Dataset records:

------------------------------------------------------------------------

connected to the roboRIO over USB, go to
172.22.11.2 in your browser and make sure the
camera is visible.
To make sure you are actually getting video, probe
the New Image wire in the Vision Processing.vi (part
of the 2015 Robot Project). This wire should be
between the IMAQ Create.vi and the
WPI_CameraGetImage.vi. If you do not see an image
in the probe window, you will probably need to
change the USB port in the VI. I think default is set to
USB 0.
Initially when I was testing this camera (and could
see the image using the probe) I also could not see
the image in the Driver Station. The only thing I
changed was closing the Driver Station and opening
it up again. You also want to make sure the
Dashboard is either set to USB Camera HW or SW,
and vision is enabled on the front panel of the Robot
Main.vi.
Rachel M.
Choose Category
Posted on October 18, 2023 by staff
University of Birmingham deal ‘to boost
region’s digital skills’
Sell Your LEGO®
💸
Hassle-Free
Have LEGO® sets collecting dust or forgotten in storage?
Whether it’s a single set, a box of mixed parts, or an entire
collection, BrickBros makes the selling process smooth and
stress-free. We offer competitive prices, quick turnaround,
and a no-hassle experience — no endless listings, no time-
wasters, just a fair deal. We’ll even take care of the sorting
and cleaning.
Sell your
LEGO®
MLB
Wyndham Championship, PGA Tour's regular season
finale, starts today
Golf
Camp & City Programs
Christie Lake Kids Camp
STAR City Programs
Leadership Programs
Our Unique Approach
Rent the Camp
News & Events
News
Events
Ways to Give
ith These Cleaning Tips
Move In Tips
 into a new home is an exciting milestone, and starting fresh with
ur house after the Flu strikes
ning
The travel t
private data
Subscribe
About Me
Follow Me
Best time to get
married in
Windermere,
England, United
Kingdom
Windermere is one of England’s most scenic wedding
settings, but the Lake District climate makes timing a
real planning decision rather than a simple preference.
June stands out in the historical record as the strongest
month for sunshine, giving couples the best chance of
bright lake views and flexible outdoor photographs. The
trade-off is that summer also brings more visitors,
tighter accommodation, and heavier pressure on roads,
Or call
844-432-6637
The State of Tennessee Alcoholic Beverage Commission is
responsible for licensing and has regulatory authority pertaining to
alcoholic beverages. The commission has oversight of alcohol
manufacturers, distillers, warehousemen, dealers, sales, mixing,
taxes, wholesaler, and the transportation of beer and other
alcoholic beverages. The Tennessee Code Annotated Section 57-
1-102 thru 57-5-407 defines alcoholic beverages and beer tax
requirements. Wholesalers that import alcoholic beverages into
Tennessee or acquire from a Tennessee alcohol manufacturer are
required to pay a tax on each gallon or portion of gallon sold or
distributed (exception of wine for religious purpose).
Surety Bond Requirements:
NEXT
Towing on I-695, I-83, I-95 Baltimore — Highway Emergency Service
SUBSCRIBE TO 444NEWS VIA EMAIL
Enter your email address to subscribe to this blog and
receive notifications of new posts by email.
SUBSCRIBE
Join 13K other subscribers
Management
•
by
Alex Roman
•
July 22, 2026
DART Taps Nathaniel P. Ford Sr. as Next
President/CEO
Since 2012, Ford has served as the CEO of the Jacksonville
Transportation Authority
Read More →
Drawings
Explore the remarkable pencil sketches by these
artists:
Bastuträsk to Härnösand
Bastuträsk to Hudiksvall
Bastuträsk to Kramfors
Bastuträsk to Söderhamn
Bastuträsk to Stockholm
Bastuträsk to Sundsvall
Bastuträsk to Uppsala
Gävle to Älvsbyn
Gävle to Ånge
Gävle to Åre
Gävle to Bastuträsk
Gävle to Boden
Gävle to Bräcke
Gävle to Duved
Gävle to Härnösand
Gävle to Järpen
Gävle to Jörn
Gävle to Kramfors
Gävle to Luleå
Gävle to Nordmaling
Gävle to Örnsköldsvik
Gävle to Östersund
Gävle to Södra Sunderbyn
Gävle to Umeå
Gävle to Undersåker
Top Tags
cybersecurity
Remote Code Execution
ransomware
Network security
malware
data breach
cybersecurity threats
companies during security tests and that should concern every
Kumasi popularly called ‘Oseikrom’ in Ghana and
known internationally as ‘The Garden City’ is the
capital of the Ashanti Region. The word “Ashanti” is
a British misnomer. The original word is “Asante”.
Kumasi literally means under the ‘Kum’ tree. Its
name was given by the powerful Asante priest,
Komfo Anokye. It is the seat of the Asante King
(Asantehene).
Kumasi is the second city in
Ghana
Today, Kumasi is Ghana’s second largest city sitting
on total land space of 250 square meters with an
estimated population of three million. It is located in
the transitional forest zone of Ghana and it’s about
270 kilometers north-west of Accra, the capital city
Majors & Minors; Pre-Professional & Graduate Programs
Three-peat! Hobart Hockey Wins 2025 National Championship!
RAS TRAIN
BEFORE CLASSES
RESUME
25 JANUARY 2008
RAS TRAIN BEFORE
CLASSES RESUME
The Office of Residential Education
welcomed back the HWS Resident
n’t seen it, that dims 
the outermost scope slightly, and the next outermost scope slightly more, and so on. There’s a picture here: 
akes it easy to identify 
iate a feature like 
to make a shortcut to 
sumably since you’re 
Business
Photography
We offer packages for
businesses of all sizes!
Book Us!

------------------------------------------------------------------------

▶ _Task directions_
Exactly as written, repeat each line from the beginning of the data above to the line containing "June stands out", inclusive.

▶ _Written response_
connected to the roboRIO over USB, go to
172.22.11.2 in your browser and make sure the
camera is visible.
To make sure you are actually getting video, probe
the New Image wire in the Vision Processing.vi (part
of the 2015 Robot Project). This wire should be
between the IMAQ Create.vi and the
WPI_CameraGetImage.vi. If you do not see an image
in the probe window, you will probably need to
change the USB port in the VI. I think default is set to
USB 0.
Initially when I was testing this camera (and could
see the image using the probe) I also could not see
the image in the Driver Station. The only thing I
changed was closing the Driver Station and opening
it up again. You also want to make sure the
Dashboard is either set to USB Camera HW or SW,
and vision is enabled on the front panel of the Robot
Main.vi.
Rachel M.
Choose Category
Posted on October 18, 2023 by staff
University of Birmingham deal ‘to boost
region’s digital skills’
Sell Your LEGO®
💸
Hassle-Free
Have LEGO® sets collecting dust or forgotten in storage?
Whether it’s a single set, a box of mixed parts, or an entire
collection, BrickBros makes the selling process smooth and
stress-free. We offer competitive prices, quick turnaround,
and a no-hassle experience — no endless listings, no time-
wasters, just a fair deal. We’ll even take care of the sorting
and cleaning.
Sell your
LEGO®
MLB
Wyndham Championship, PGA Tour's regular season
finale, starts today
Golf
Camp & City Programs
Christie Lake Kids Camp
STAR City Programs
Leadership Programs
Our Unique Approach
Rent the Camp
News & Events
News
Events
Ways to Give
ith These Cleaning Tips
Move In Tips
 into a new home is an exciting milestone, and starting fresh with
ur house after the Flu strikes
ning
The travel t
private data
Subscribe
About Me
Follow Me
Best time to get
married in
Windermere,
England, United
Kingdom
Windermere is one of England’s most scenic wedding
settings, but the Lake District climate makes timing a
real planning decision rather than a simple preference.
June stands out in the historical record as the strongest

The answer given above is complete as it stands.